Two Baiyin District Court employees showed up at Ms. Liao’s home on March 30, 2023, and set up a computer so that she could attend a virtual hearing. They arranged for the remote hearing because Ms. Liao had not recovered from her medical emergency and was still bedridden.
Two other court employees delivered her verdict to her home on September 5, 2023. Her son, who lives with her, was infuriated when he heard that the court had ordered his mother to re-serve the last three years of her second prison term in addition to the new prison sentence of three years and nine months.
Prior to her arrest in 2022, Ms. Liao was sentenced to five years following her arrest on August 18, 2008, and given another five years following her arrest on September 19, 2014. Due to health reasons, she was allowed to serve the last three years of her second term outside of prison. But now the judge ordered her to re-serve those three years plus her third prison term.
Ms. Liao appealed to the Baiyin City Intermediate Court, which ruled to uphold the original verdict.
Eight officers from the Baiyin District Domestic Security Office showed up at Ms. Liao’s home on November 7, 2023, and ordered her son to help them get her to the hospital. When he refused to cooperate, the officers went straight to Ms. Liao’s bedroom. They kept calling her name but she kept her eyes closed and said nothing. They called in a doctor, but she refused to talk to the doctor or cooperate with him when he attempted to examine her. The police left at around 11 a.m.
The police continued to harass Ms. Liao after that, at least two or three times a month since May 2024. In July 2024, Ms. Liao refused to open the door for the police when they came and they didn’t return in August. But in early September, residential committee members began to call her son and order him to open the door for them. He refused to comply, so they ordered him to take videos of his mother and send them to their office. He ignored that order as well. When they called again to have him open the door, he hung up. Both he and Ms. Liao are now living in fear due to the non-stop harassment.

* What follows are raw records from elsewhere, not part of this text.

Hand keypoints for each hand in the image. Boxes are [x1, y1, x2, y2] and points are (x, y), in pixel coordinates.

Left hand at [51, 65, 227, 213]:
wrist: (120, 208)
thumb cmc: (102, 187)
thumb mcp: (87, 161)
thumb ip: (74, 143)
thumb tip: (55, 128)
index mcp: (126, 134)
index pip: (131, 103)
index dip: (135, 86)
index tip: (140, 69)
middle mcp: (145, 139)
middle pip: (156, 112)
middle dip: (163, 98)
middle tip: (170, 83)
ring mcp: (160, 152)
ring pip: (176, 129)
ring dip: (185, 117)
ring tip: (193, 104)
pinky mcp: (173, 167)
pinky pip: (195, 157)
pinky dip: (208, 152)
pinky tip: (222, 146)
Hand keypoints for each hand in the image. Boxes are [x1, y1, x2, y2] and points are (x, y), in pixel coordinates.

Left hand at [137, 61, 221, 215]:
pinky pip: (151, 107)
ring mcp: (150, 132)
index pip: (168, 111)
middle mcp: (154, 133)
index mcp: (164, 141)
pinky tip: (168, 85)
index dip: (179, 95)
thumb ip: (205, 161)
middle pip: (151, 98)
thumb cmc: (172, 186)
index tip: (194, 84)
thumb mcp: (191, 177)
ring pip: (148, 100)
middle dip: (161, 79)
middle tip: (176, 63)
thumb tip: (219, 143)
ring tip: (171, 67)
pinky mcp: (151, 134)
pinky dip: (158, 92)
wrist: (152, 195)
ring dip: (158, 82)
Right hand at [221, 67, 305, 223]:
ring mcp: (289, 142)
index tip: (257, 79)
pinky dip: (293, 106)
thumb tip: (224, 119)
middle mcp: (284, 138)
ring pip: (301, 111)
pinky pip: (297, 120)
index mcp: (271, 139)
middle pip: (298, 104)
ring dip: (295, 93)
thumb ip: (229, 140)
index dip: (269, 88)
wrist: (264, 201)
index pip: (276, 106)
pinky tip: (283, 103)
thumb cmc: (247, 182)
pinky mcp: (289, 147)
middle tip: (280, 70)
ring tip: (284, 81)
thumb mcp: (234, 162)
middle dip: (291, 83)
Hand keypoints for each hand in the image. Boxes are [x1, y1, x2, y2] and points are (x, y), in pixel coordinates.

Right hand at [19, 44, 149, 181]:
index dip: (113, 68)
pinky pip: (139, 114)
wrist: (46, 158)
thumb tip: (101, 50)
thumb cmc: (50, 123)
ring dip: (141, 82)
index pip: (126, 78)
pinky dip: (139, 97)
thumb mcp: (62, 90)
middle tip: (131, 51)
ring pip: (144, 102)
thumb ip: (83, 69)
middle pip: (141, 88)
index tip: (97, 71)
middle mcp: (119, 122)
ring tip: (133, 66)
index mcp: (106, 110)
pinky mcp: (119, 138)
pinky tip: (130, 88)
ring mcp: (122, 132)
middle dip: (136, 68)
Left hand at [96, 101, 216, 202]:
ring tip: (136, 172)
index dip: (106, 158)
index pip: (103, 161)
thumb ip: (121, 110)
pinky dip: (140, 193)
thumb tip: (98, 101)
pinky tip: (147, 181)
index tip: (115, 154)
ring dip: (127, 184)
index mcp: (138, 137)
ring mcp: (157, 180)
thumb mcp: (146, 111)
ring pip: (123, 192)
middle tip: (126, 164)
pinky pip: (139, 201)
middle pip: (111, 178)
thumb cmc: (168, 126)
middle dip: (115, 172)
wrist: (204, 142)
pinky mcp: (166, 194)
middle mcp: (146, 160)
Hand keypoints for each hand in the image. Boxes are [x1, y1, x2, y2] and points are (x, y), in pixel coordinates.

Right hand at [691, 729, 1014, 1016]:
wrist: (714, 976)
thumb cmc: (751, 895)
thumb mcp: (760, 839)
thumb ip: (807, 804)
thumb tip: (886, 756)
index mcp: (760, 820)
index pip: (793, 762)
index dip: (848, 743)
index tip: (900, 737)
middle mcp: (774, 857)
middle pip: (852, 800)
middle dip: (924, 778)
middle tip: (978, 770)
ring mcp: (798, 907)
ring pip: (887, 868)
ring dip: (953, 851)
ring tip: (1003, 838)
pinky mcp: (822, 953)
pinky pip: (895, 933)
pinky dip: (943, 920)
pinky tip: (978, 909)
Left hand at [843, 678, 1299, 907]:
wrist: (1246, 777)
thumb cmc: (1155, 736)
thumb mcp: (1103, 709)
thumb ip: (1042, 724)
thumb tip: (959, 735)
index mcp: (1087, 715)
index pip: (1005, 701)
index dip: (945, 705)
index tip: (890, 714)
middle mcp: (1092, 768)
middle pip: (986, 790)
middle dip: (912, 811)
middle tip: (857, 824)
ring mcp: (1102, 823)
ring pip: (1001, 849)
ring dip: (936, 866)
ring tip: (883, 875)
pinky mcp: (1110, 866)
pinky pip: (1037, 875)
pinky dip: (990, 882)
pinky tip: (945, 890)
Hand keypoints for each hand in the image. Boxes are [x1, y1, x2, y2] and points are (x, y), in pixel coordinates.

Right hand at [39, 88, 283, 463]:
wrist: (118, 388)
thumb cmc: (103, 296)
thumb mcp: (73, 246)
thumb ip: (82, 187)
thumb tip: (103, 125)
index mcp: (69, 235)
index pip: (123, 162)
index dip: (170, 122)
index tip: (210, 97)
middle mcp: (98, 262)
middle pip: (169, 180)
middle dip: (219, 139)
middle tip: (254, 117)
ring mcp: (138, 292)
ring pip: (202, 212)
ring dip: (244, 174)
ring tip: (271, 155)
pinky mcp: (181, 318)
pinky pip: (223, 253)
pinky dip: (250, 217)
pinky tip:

Mr. Guo Yunian, 85, was arrested at home on July 19, 2019. He was sentenced to six years later that month. On August 6, 2020, the police admitted Mr. Guo to Jilin Prison. His family wasn’t allowed to visit him or send him clothes or daily necessities.
Mr. Chen Renlin, 87, from Changzhou City, Jiangsu Province, was arrested on August 25, 2019, and sentenced to seven years with a 40,000-yuan fine in January 2022. He was admitted to Suzhou Prison around May 2023. The prison refused to release him on parole even after he became incapacitated.
Ms. Zhao Zhaoquan, 84, from Luzhou City, Sichuan Province, was picked up from home by Jiangyang District Court personnel on November 10, 2021, and taken for yet another physical exam. Prior to that, the authorities had forced her to get checkups multiple times since June 2021 to see if she was fit for detention. After the latest physical exam confirmed that Ms. Zhao was healthy enough for detention, the authorities held her in custody and secretly sentenced her to two years. She was admitted to Sichuan Province Women’s Prison in mid-February 2023 and her health has rapidly declined since. An insider revealed to Ms. Zhao’s family that other incarcerated Falun Gong practitioners had been taking care of her. An official told the family that there was no way the prison would release Ms. Zhao because she was a political prisoner and her family could just wait to pick up her ashes.